TASK GOAL
Copy every line of the material below without changing anything.

Collected data
===============

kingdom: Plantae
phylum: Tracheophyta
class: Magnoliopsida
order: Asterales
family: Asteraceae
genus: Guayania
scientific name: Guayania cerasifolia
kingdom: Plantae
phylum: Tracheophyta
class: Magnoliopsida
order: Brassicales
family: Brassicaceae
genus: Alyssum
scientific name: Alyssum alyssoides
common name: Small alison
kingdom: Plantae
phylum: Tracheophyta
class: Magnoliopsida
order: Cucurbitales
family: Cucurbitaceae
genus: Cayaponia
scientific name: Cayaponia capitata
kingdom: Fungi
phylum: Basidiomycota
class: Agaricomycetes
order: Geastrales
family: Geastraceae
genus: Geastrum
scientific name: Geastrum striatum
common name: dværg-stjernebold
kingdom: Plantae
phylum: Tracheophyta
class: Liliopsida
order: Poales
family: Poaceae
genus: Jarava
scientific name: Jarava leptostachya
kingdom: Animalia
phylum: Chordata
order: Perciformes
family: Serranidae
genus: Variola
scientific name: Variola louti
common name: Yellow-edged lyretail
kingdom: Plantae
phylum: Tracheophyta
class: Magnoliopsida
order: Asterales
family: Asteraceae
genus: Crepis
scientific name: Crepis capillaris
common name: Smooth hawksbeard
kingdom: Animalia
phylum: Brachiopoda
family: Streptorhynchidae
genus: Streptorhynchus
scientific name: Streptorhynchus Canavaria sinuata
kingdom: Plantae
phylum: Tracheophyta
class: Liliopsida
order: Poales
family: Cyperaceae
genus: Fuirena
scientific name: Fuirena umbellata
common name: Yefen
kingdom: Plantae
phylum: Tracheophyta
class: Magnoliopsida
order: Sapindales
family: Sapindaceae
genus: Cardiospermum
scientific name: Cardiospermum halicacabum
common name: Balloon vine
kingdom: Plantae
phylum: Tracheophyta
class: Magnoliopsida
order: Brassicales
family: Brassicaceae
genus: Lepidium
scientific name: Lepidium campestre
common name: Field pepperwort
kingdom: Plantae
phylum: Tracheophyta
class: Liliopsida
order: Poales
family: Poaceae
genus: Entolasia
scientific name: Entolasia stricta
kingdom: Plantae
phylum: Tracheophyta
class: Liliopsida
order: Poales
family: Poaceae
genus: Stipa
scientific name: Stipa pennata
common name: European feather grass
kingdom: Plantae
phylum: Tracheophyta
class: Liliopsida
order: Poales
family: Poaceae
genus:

===============

EXERCISE ANSWER
kingdom: Plantae
phylum: Tracheophyta
class: Magnoliopsida
order: Asterales
family: Asteraceae
genus: Guayania
scientific name: Guayania cerasifolia
kingdom: Plantae
phylum: Tracheophyta
class: Magnoliopsida
order: Brassicales
family: Brassicaceae
genus: Alyssum
scientific name: Alyssum alyssoides
common name: Small alison
kingdom: Plantae
phylum: Tracheophyta
class: Magnoliopsida
order: Cucurbitales
family: Cucurbitaceae
genus: Cayaponia
scientific name: Cayaponia capitata
kingdom: Fungi
phylum: Basidiomycota
class: Agaricomycetes
order: Geastrales
family: Geastraceae
genus: Geastrum
scientific name: Geastrum striatum
common name: dværg-stjernebold
kingdom: Plantae
phylum: Tracheophyta
class: Liliopsida
order: Poales
family: Poaceae
genus: Jarava
scientific name: Jarava leptostachya
kingdom: Animalia
phylum: Chordata
order: Perciformes
family: Serranidae
genus: Variola
scientific name: Variola louti
common name: Yellow-edged lyretail
kingdom: Plantae
phylum: Tracheophyta
class: Magnoliopsida
order: Asterales
family: Asteraceae
genus: Crepis
scientific name: Crepis capillaris
common name: Smooth hawksbeard
kingdom: Animalia
phylum: Brachiopoda
family: Streptorhynchidae
genus: Streptorhynchus
scientific name: Streptorhynchus Canavaria sinuata
kingdom: Plantae
phylum: Tracheophyta
class: Liliopsida
order: Poales
family: Cyperaceae
genus: Fuirena
scientific name: Fuirena umbellata
common name: Yefen
kingdom: Plantae
phylum: Tracheophyta
class: Magnoliopsida
order: Sapindales
family: Sapindaceae
genus: Cardiospermum
scientific name: Cardiospermum halicacabum
common name: Balloon vine
kingdom: Plantae
phylum: Tracheophyta
class: Magnoliopsida
order: Brassicales
family: Brassicaceae
genus: Lepidium
scientific name: Lepidium campestre
common name: Field pepperwort
kingdom: Plantae
phylum: Tracheophyta
class: Liliopsida
order: Poales
family: Poaceae
genus: Entolasia
scientific name: Entolasia stricta
kingdom: Plantae
phylum: Tracheophyta
class: Liliopsida
order: Poales
family: Poaceae
genus: Stipa
scientific name: Stipa pennata
common name: European feather grass
kingdom: Plantae
phylum: Tracheophyta
class: Liliopsida
order: Poales
family: Poaceae
genus:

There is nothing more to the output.